[tex]\displaystyle\int\frac{\mathrm dx}{3\sin x+4\cos x}[/tex]
A standard approach would be the tangent half-angle substitution:
[tex]t=\tan\dfrac x2\implies\mathrm dt=\dfrac12\sec^2\dfrac x2\,\mathrm dx[/tex]
Then
[tex]\sin x=2\sin\dfrac x2\cos\dfrac x2\implies\sin x=\dfrac{2t}{1+t^2}[/tex]
[tex]\cos x=\cos^2\dfrac x2-\sin^2\dfrac x2\implies\cos x=\dfrac{1-t^2}{1+t^2}[/tex]
from which we get
[tex]\mathrm dx=\dfrac2{1+t^2}\,\mathrm dt[/tex]
So the integral becomes
[tex]\displaystyle\int\frac{\frac2{1+t^2}}{\frac{6t}{1+t^2}+\frac{4(1-t^2)}{1+t^2}}\,\mathrm dt=\int\frac{\mathrm dt}{3t+2(1-t^2)}=-\int\frac{\mathrm dt}{2t^2-3t-2}[/tex]

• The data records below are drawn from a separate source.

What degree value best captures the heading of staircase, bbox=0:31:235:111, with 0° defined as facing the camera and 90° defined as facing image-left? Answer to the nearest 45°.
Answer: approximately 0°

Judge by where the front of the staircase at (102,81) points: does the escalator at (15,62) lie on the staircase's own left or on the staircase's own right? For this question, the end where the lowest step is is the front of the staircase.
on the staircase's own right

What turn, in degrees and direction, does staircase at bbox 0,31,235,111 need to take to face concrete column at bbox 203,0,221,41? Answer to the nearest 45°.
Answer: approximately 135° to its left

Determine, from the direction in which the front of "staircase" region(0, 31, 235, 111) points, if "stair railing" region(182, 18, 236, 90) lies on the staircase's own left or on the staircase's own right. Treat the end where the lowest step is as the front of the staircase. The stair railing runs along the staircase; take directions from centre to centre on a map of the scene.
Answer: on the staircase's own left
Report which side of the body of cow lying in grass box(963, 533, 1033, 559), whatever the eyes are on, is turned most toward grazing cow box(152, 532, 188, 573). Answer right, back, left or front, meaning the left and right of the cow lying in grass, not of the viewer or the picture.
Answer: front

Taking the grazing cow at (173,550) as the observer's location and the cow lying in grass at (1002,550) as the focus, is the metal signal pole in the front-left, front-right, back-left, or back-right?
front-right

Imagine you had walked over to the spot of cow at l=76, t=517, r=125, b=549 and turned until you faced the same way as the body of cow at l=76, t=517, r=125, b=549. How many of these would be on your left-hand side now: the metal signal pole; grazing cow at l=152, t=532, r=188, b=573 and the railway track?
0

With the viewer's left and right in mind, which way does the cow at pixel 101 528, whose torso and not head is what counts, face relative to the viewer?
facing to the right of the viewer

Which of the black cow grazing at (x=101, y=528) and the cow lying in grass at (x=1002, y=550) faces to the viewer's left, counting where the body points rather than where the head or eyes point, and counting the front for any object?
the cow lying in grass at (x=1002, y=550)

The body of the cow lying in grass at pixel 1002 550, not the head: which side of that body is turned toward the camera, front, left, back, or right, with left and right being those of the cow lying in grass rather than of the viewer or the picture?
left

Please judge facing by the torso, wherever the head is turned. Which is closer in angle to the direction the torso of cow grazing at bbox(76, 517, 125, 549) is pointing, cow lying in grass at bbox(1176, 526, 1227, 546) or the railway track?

Rewrite the denominator as
[tex]2t^2-3t-2=(2t+1)(t-2)[/tex]
and expand the integrand into its partial fractions:
[tex]\dfrac1{2t^2-3t-2}=\dfrac15\left(\dfrac1{t-2}-\dfrac2{2t+1}\right)[/tex]
We have
[tex]\displaystyle-\frac15\int\frac1{t-2}-\frac2{2t+1}\,\mathrm dt=-\frac15(\ln|t-2|-\ln|2t+1|)+C[/tex]
[tex]=\dfrac15\ln\left|\dfrac{2t+1}{t-2}\right|+C[/tex]
[tex]=\dfrac15\ln\left|\dfrac{2\tan\frac x2+1}{\tan\frac x2-2}\right|+C[/tex]